13. Sonntag nach Trinitatis, 1. Kor. 11, 23-26,
Einführung der neuen Abendmahlskelche in den gottesdienstlichen Gebrauch
Begrüßung und Liturgie zur Einführung der neuen Kelche:
Liebe Gemeinde! In diesem Gottesdienst wollen wir zwei Abendmahlskelche, die unserer Gemeinde gespendet wurden, voller Freude und Dankbarkeit ihrem Dienst in unserer Mitte übergeben. An einem Festtag, wie diesem, geht es nicht darum, über die tiefen, immer auch noch trennenden Fragen des Abendmahles zu diskutieren, sondern darum, es miteinander voller Freude zu feiern. Kaum etwas verbindet uns – recht verstanden - untereinander so sehr, wie gerade das Mahl des Herrn. Es ist der eine Kelch aus dem wir trinken, weil es der eine Herr war, der sein Leben für uns einsetzte. Sein Leiden und Sterben lässt uns an seinem guten Geist für die Welt teilhaben und vereint uns miteinander in unseren Kirchen. Dies ist der Tag, lasst uns freuen und fröhlich an ihm sein!
Liebe Gemeinde! Im Abendmahl bekennt sich Jesus Christus zu uns, der weltweiten Christenheit, so, wie wir uns im Mahl des Herrn zu ihm, als dem Herrn der Kirche bekennen. Mit ihm und untereinander sind wir so im Glauben verbunden. Wir sind daran erinnert, was Jesus von Nazareth lehrte und bis in seinen Tod hinein lebte. Aus seinem Geist heraus dürfen wir leben.
Herr, großer Gott, du Schöpfer der Welt und allen Lebens in ihr. Wir danken dir für diese beiden neuen Kelche, die wir heute ihrem Dienst übergeben.

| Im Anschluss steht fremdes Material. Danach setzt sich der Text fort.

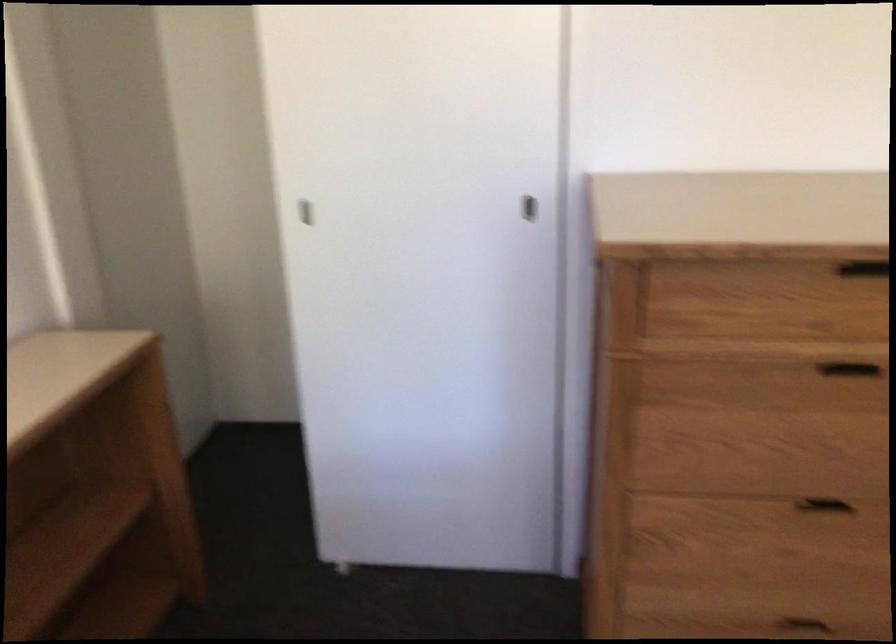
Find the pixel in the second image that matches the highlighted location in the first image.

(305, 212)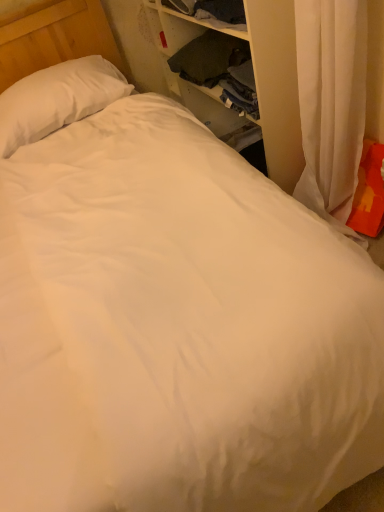
Question: In terms of width, does orange fabric pillow at right, the first pillow viewed from the right, look wider or thinner when compared to wooden dresser at upper right?

Choices:
 (A) thin
 (B) wide

Answer: (A)

Question: Considering the positions of orange fabric pillow at right, arranged as the first pillow when viewed from the front, and wooden dresser at upper right in the image, is orange fabric pillow at right, arranged as the first pillow when viewed from the front, bigger or smaller than wooden dresser at upper right?

Choices:
 (A) small
 (B) big

Answer: (A)

Question: Estimate the real-world distances between objects in this image. Which object is closer to the orange fabric pillow at right, the second pillow when ordered from top to bottom?

Choices:
 (A) wooden dresser at upper right
 (B) white soft pillow at upper left, the 2th pillow positioned from the bottom

Answer: (A)

Question: Based on their relative distances, which object is farther from the orange fabric pillow at right, marked as the 2th pillow in a back-to-front arrangement?

Choices:
 (A) wooden dresser at upper right
 (B) white soft pillow at upper left, which is the second pillow in right-to-left order

Answer: (B)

Lass sie zu einem Segen, zum Trost, zur Freude, zur Bekräftigung und zur Stärkung des Glaubens werden, für alle, die daraus trinken, durch Jesus Christus unseren Bruder und Herrn.

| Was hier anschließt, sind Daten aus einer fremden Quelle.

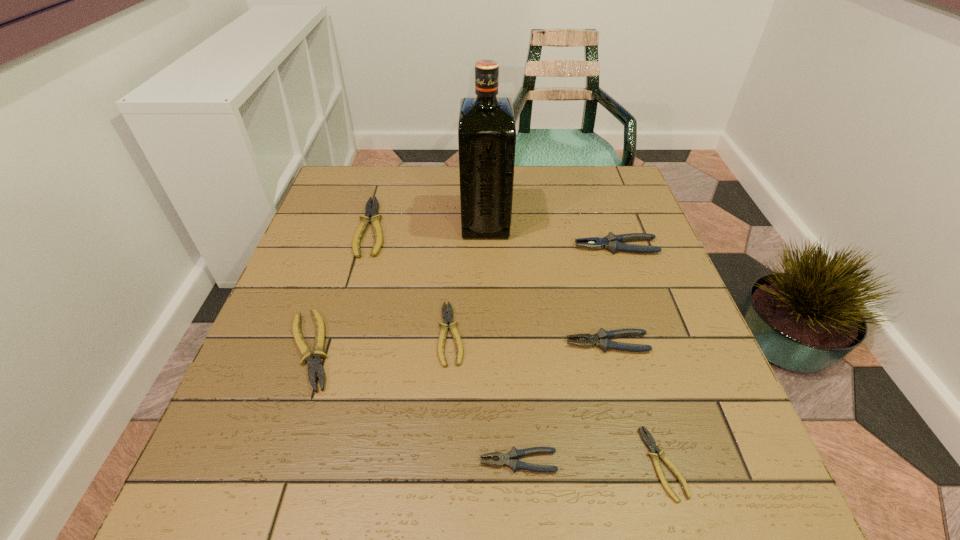
Where is `the tallest object`? The height and width of the screenshot is (540, 960). the tallest object is located at coordinates (486, 133).

This screenshot has height=540, width=960. Identify the location of the biggest gray pliers. (612, 242).

Find the location of a particular element. the tallest pliers is located at coordinates pos(612,242).

You are a GUI agent. You are given a task and a screenshot of the screen. Output one action in this format:
    pyautogui.click(x=<x>, y=<y>)
    Task: Click on the second nearest gray pliers
    The width and height of the screenshot is (960, 540).
    Given the screenshot: What is the action you would take?
    pyautogui.click(x=601, y=339)

Where is `the farthest yellow pliers`? This screenshot has width=960, height=540. the farthest yellow pliers is located at coordinates (371, 212).

Image resolution: width=960 pixels, height=540 pixels. What are the coordinates of `the second biggest yellow pliers` in the screenshot? It's located at (315, 366).

The width and height of the screenshot is (960, 540). What are the coordinates of `the leftmost gray pliers` in the screenshot? It's located at [x=513, y=454].

Locate an element on the screen. The width and height of the screenshot is (960, 540). the smallest gray pliers is located at coordinates (513, 454).

Where is `the third biggest yellow pliers`? the third biggest yellow pliers is located at coordinates (447, 317).

You are a GUI agent. You are given a task and a screenshot of the screen. Output one action in this format:
    pyautogui.click(x=<x>, y=<y>)
    Task: Click on the fifth pliers from right to left
    This screenshot has width=960, height=540.
    Given the screenshot: What is the action you would take?
    pyautogui.click(x=447, y=317)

Wir haben nun Gottes Wort gehört und ihm für all das gedankt, was uns mit unserem Leben geschenkt ist, so übergeben wir nun diese beiden Kelche ihrem Dienst in der Mitte unserer Gemeinde. Im Namen Gottes des Vaters und des Sohnes (+) und des Heiligen Geistes.
Gebet:
Herr, guter Gott! Wir danken dir für dein Wort, für das Brot und den Wein als Zeichen deiner Gegenwart in unserer Mitte. Wir danken dir für die beiden neuen Kelche, die von nun an für eine unabsehbare Zeit das Leben in unserer Gemeinde begleiten. Lass uns auch durch sie in unserem Glauben gestärkt und zu einer Gemeinschaft aus deinem Geist heraus werden, - uns allen zu einem geist- und kraftvollen Zeichen der Hoffnung.

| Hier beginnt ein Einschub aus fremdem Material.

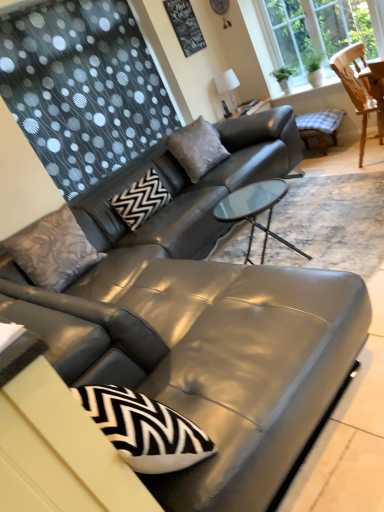
Question: From a real-world perspective, does transparent glass window at upper right sit lower than wooden chair at upper right?

Choices:
 (A) yes
 (B) no

Answer: (B)

Question: Considering the relative sizes of transparent glass window at upper right and wooden chair at upper right in the image provided, is transparent glass window at upper right shorter than wooden chair at upper right?

Choices:
 (A) yes
 (B) no

Answer: (B)

Question: Is transparent glass window at upper right not near wooden chair at upper right?

Choices:
 (A) no
 (B) yes

Answer: (A)

Question: Is transparent glass window at upper right oriented away from wooden chair at upper right?

Choices:
 (A) no
 (B) yes

Answer: (A)

Question: Is transparent glass window at upper right thinner than wooden chair at upper right?

Choices:
 (A) no
 (B) yes

Answer: (B)

Question: Does transparent glass window at upper right appear on the right side of wooden chair at upper right?

Choices:
 (A) no
 (B) yes

Answer: (A)

Question: Is black textured board at upper center oriented towards black zigzag-patterned pillow at center, which appears as the 2th pillow when viewed from the right?

Choices:
 (A) no
 (B) yes

Answer: (A)

Question: From the image's perspective, does black textured board at upper center appear lower than black zigzag-patterned pillow at center, which appears as the 2th pillow when viewed from the right?

Choices:
 (A) no
 (B) yes

Answer: (A)

Question: Does black textured board at upper center have a greater height compared to black zigzag-patterned pillow at center, which appears as the 2th pillow when viewed from the right?

Choices:
 (A) yes
 (B) no

Answer: (A)

Question: Is black textured board at upper center outside of black zigzag-patterned pillow at center, which appears as the 2th pillow when viewed from the right?

Choices:
 (A) yes
 (B) no

Answer: (A)

Question: Is black textured board at upper center looking in the opposite direction of black zigzag-patterned pillow at center, which appears as the 2th pillow when viewed from the right?

Choices:
 (A) no
 (B) yes

Answer: (A)

Question: Considering the relative positions of black textured board at upper center and black zigzag-patterned pillow at center, the second pillow from the left, in the image provided, is black textured board at upper center behind black zigzag-patterned pillow at center, the second pillow from the left,?

Choices:
 (A) no
 (B) yes

Answer: (B)

Question: From a real-world perspective, is textured gray pillow at left, the 1th pillow from the left, under transparent glass window at upper right?

Choices:
 (A) yes
 (B) no

Answer: (A)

Wir danken dir für alle Menschen unter uns, die uns mit ihrem Glauben ein Vorbild sind und die sich in unserer Gemeinde und Kirche mit ihrem Engagement einbringen. Vor dir bringen wir nun auch voller Dankbarkeit alle Menschen in Erinnerung, die uns den Weg zu dir vorangegangen sind – und beten für uns, unsere Gemeinde, die St. Laurentiuspfarrei, unsere kleine Stadt und für die ganze Welt. Amen.
Ich nämlich habe als Überlieferung, die vom Herrn kommt, empfangen, was ich euch weitergegeben habe:
In der Nacht, in der Jesus, der Herr, ausgeliefert wurde, nahm er Brot, sprach darüber das Dankgebet, brach es in Stücke und sagte: »Das ist mein Leib, der für euch geopfert wird. Tut das immer wieder, damit unter euch gegenwärtig ist, was ich für euch getan habe!« Ebenso nahm er nach dem Essen den Becher und sagte: »Dieser Becher ist Gottes neuer Bund, der durch mein Blut in Kraft gesetzt wird. Tut das, sooft ihr von ihm trinkt, damit unter euch gegenwärtig ist, was ich für euch getan habe!« Jedes Mal also, wenn ihr dieses Brot esst und von diesem Becher trinkt, verkündet ihr damit die Rettung, die durch den Tod des Herrn geschehen ist, bis er wiederkommt.
Liebe Gemeinde!
Es gibt Dinge im Leben, die fast alle Menschen innerlich berühren. Im Bereich unseres Glaubens ist es auf alle Fälle das Abendmahl, von dem niemand unberührt bleibt, der es sein Leben hindurch feiert. Es begleitet uns an den erlebbaren Schwellen vom jungen bis zum alten Menschen, durch Höhen und Tiefen, angesichts von Gelingen oder Misslingen, Glück oder Leid, von Schuld und Versagen. Im Abendmahl erfahren wir in einer ganz besonderen Weise die zugesagte Nähe Gottes in Jesus Christus, wie die Gemeinschaft aller, mit denen wir das Mahl des Herrn und unseren Glauben in einer ganz konkreten Gemeinde und Gemeinschaft teilen.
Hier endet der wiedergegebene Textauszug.